EXERCISE OBJECTIVE
Reproduce every line of the rows below without any change, from the first line through the line containing "نتایج مشابه جستجوی شما", including that line.

Extracted rows

───

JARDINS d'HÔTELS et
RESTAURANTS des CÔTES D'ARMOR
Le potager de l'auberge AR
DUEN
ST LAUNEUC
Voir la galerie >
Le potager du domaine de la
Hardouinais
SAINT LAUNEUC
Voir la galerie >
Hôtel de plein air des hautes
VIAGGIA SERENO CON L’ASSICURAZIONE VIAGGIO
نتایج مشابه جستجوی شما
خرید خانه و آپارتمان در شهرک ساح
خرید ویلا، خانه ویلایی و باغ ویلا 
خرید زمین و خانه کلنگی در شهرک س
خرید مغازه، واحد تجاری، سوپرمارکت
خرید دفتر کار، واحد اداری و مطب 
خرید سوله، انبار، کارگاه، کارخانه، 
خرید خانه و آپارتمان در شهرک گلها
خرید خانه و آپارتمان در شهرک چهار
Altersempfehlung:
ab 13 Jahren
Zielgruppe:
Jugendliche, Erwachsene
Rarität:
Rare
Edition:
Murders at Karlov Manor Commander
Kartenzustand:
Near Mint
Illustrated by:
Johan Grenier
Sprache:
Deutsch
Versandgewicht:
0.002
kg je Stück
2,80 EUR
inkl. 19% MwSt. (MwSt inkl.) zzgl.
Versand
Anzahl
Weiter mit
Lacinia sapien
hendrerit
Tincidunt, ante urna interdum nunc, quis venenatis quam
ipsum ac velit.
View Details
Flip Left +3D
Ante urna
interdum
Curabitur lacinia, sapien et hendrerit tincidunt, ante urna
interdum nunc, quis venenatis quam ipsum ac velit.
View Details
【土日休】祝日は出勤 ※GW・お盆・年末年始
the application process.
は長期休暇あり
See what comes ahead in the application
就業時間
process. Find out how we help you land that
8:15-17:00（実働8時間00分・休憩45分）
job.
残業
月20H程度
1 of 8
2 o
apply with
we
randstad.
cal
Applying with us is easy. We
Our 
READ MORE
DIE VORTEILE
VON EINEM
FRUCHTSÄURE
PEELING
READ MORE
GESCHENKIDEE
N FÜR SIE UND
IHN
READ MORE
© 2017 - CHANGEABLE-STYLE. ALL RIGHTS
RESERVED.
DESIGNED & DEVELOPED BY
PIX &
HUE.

───

TASK SOLUTION
JARDINS d'HÔTELS et
RESTAURANTS des CÔTES D'ARMOR
Le potager de l'auberge AR
DUEN
ST LAUNEUC
Voir la galerie >
Le potager du domaine de la
Hardouinais
SAINT LAUNEUC
Voir la galerie >
Hôtel de plein air des hautes
VIAGGIA SERENO CON L’ASSICURAZIONE VIAGGIO
نتایج مشابه جستجوی شما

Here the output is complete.